20 June 2023
During an inspection looking at part of the service
We carried out an unannounced comprehensive inspection at Dr Mahbub’s Surgery on 20th June 2023. Overall, the practice is rated as inadequate.
Safe - inadequate,
Effective - inadequate,
Caring - requires improvement,
Responsive - inadequate,
Well-led - inadequate,
Following our previous inspection on 20th March 2018, the practice was rated good overall and for all key questions.
The full reports for previous inspections can be found by selecting the ‘all reports’ link for Dr Mahbub’s surgery on our website at www.cqc.org.uk
Why we carried out this inspection.
We carried out this inspection to follow up concerns reported to us.
How we carried out the inspection
This inspection was carried out in a way which enabled us to spend a minimum amount of time on site.
This included:
- Completing clinical searches on the practice’s patient records system (this was with consent from the provider and in line with all data protection and information governance requirements).
- Reviewing patient records to identify issues and clarify actions taken by the provider.
- Requesting evidence from the provider.
- A short site visit.
Our findings
We based our judgement of the quality of care at this service on a combination of:
- what we found when we inspected
- information from our ongoing monitoring of data about services and
- information from the provider, patients, the public and other organisations.
We found that:
- The practice was unable to demonstrate they had systems in place to ensure the safe management of patient care.
- The practice was unable to demonstrate that they were providing effective services, they showed limited monitoring of outcomes of treatment, and they were unable to demonstrate that staff had the skills, knowledge and experience required to carry out their role.
- Staff did not always have the information they needed to deliver safe care and treatment.
- The practice safeguarding registers had not been maintained appropriately and the information held was inaccurate.
- The practice could not demonstrate effective clinical oversight of staff undertaking clinical roles to ensure they were working within their competencies. We found significant concerns in the prescribing of medicines and gaps in the information recorded in patients’ consultation records.
- We found there was no systematic structured approach with effective clinical oversight of patient information including clinical data.
- The practice was unable to demonstrate that incidents that affect the health, safety and welfare of people using services were reported internally and had been shared with staff to promote learning and improvement.
- The practice was not always responsive to the needs of their patients in accessing appointments and medicines and complaints were not always used to improve the quality of care.
- The practice was unable to demonstrate they had effective leadership or the correct culture in place to provide high quality sustainable care.
- The practice did not have fully embedded governance systems and had not proactively identified and managed risks.
- The overall governance arrangements were ineffective. The practice did not have clear and effective processes for managing risks, issues and performance.
- The practice was unable to demonstrate that they involved patients, staff or stakeholders in shaping the service.
We found 4 breaches of regulations. The provider must:
- Ensure care and treatment is provided in a safe way to patients.
- Ensure there are comprehensive systems in place to respond to complaints in a timely manner ensuring learning is identified to reduce the likelihood of recurrence.
- Establish effective systems and processes to ensure good governance in accordance with the fundamental standards of care.
- Ensure persons employed in the provision of the regulated activity receive the appropriate support, training, professional development, supervision and appraisal necessary to enable them to carry out their duties.
Whilst we found no breaches of regulations, the provider should:
- Implement a process to encourage patients to attend for cervical and breast cancer screening.
- Implement a carer’s register.
As a result of the inspection team’s findings from the inspection, as to non-compliance, but more seriously, the risk to service users’ life, health and wellbeing, the Commission decided to issue an urgent notice of decision to impose conditions on the provider’s registration. The notice was served on the provider on 6 July 2023 and took immediate effect.
I am placing this service in special measures. Services placed in special measures will be inspected again within six months. If insufficient improvements have been made such that there remains a rating of inadequate for any key question or overall, we will take action in line with our enforcement procedures to begin the process of preventing the provider from operating the service. This will lead to cancelling their registration or to varying the terms of their registration within six months if they do not improve.

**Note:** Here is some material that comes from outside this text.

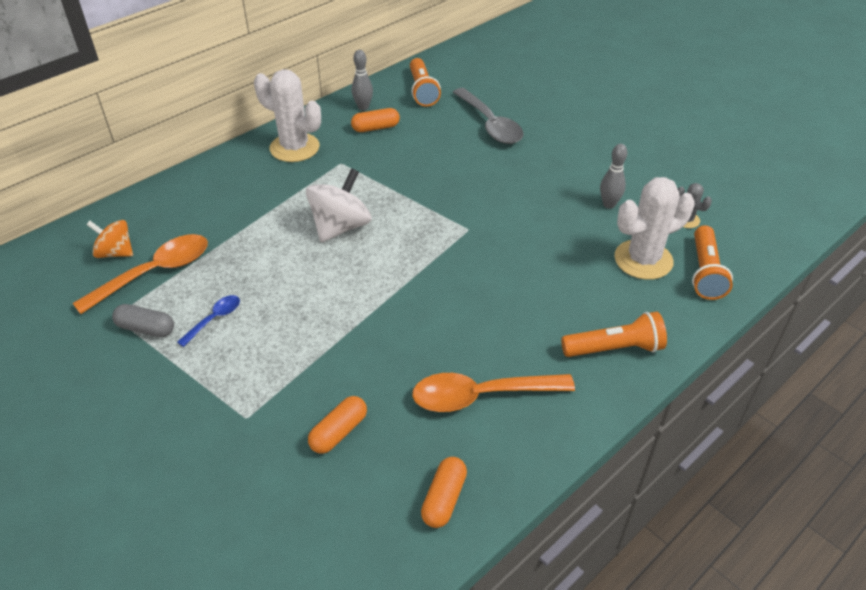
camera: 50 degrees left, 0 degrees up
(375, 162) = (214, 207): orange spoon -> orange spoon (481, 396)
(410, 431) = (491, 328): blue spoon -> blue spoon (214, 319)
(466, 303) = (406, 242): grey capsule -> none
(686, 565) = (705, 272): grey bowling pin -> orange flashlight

The service will be kept under review and if needed could be escalated to urgent enforcement action. Where necessary, another inspection will be conducted within a further six months, and if there is not enough improvement, we will move to close the service by adopting our proposal to remove this location or cancel the provider’s registration. Special measures will give people who use the service the reassurance that the care they get should improve.
Details of our findings and the evidence supporting our ratings are set out in the evidence tables.